The Burgundy region has history at every turn. This area of France was once a formidable Duchy that was more powerful than France itself. Burgundy, or Bourgogne as it is known in Europe, is made up of four departments - the Yonne, the Cote d'Or, Nievre, and Saone-et-Loire. Dijon is the capital of Burgundy, a rich provincial centre that remains one of the region's greatest draws for a holiday, as the dukes of Burgundy spent a fortune beautifying their capital. Hilltop villages and market towns are adorned with some of the most magnificent Romanesque structures in Europe. The Basilica of Vezelay, the Abbey of Cluny and the abandoned Fontenay Abbey are among the must-see sights whilst on holiday in Burgundy. The region also boasts some of France's most spectacular castles. Chateau d'Ancy le Franc is styled on the Italian Renaissance; Chateau de Cormatin is a unique survivor from the days before the revolution. And there are scores of other, more intimate castles and chateaux. For wine buffs, a holiday to Burgundy is without doubt a pilgrimage to utopia, with villages such as Chablis, Nuits-St-Georges known throughout the world; rural Burgundy has a great deal to offer the discerning holiday maker.
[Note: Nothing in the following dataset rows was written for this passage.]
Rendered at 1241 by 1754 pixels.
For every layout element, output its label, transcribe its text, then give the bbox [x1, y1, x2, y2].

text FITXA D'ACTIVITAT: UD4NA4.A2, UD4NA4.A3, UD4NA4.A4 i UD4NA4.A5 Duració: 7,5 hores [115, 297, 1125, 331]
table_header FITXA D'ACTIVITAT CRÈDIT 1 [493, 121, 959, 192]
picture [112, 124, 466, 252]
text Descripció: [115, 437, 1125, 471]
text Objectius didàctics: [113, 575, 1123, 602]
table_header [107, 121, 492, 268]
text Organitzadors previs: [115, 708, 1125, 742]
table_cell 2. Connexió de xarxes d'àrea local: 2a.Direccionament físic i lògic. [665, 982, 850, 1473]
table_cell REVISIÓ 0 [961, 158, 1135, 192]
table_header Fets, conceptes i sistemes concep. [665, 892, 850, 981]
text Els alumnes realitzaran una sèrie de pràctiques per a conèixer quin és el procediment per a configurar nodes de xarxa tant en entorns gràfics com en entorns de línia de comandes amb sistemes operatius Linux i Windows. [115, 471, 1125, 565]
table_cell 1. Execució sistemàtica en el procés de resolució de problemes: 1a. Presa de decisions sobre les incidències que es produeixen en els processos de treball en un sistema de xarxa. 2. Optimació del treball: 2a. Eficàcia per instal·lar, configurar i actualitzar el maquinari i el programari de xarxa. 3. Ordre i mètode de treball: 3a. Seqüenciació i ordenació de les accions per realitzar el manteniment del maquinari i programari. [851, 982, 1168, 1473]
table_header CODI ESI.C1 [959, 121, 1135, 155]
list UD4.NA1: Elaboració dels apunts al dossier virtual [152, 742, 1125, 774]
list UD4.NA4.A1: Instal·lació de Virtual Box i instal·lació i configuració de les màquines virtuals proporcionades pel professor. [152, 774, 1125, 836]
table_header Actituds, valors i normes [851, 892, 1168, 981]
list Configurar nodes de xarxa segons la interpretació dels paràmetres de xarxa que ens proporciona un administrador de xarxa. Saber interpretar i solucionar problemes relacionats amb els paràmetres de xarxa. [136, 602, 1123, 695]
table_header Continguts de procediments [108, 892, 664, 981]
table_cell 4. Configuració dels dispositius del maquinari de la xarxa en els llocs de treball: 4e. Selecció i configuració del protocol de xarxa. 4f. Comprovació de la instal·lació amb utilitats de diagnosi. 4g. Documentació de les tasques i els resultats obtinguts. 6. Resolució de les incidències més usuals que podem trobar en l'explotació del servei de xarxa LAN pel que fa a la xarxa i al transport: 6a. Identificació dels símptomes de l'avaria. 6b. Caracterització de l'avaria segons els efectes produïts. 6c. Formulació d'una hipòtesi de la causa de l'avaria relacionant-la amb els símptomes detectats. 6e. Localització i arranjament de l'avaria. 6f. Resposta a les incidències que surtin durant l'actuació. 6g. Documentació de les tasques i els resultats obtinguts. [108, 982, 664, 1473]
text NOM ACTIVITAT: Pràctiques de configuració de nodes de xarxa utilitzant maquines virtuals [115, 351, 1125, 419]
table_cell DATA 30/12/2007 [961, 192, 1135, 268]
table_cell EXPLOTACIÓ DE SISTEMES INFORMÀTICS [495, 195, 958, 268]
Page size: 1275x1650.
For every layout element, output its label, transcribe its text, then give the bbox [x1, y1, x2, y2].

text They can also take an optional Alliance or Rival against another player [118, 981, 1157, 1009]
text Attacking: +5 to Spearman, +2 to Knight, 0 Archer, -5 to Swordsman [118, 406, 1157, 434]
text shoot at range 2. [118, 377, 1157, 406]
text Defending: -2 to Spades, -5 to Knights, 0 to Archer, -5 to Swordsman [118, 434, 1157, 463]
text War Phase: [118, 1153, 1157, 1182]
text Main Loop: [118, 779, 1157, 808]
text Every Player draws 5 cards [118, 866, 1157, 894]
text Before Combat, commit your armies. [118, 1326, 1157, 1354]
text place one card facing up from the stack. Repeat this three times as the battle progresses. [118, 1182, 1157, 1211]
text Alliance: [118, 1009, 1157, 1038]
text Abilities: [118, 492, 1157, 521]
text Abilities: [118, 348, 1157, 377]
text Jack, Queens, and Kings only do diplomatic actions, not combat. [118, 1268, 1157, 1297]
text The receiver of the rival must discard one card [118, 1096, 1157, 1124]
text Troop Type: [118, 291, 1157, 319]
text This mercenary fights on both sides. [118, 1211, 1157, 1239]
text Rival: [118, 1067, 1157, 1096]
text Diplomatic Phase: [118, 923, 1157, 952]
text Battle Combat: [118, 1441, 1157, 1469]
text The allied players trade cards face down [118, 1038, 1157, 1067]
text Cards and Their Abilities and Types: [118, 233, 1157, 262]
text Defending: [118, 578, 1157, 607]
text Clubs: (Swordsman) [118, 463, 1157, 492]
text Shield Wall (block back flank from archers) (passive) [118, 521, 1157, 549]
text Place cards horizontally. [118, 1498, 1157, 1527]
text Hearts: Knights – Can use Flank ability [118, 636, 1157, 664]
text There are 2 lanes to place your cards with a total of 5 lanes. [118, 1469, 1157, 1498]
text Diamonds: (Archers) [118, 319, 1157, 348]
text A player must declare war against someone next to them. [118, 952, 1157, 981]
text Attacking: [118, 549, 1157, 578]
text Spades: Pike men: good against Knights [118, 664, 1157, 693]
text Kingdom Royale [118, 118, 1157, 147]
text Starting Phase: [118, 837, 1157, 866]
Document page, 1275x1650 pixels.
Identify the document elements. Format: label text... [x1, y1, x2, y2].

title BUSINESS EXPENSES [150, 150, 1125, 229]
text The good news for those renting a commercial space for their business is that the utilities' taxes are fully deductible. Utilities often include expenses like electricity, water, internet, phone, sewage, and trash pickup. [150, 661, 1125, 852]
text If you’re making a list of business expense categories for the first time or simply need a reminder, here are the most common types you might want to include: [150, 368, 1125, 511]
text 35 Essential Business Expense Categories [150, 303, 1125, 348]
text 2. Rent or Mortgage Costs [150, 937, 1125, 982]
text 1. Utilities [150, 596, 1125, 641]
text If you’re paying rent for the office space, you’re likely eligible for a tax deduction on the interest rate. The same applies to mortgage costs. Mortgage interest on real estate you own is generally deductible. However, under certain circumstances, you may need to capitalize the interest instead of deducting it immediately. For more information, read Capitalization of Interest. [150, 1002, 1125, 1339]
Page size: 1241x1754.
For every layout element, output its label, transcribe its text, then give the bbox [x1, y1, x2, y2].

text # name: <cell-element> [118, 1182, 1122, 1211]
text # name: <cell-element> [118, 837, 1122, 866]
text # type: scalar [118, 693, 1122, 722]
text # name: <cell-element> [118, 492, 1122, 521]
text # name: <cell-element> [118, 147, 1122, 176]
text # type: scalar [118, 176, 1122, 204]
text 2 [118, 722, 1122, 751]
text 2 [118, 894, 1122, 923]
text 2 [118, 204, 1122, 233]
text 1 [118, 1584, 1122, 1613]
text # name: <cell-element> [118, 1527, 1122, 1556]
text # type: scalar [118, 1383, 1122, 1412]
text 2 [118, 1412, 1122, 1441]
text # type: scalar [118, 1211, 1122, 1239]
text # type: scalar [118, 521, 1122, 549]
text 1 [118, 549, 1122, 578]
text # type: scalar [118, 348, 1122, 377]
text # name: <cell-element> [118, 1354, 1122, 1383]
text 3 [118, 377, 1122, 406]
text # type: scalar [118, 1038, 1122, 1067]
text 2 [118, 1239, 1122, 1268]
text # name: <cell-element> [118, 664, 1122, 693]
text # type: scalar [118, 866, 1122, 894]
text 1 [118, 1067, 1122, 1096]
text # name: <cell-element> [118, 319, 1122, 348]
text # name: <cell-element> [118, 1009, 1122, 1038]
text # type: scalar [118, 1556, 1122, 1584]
At Burgundy's heart lies the Morvan National Park, 1,000 square miles of unspoilt wildness. It's dotted with lakes and picturesque villages, many of which have family-run brasseries in their tree-shaded squares. What better way to while away the heat of the day on a relaxing holiday, than with a slice of homemade pate with fresh bread and a glass of chilled Burgundy wine? The gastronomic cuisine is reason enough to holiday in this region of France. In the land where food and wine is an art form, enjoy leisurely lunches and dinners the freshest ingredients prepared with skill and care. Boeuf Bourguignon is the region's signature dish but there are scores of other local specialities. One of France's most celebrated cheeses, Epoisses, comes from a lovely little village of the same name (complete with rambling medieval chateaux). Locals will insist you accompany the cheese with a glass of Chablis.
The only drawback to a holiday in this region of France is that you risk returning home larger and heavier than when you arrived. Unless, of course, you burn off those calories with a brisk hike across the peaks of the southern Morvan or participate in the numerous outdoor pursuits that a Burgundy holiday has to offer.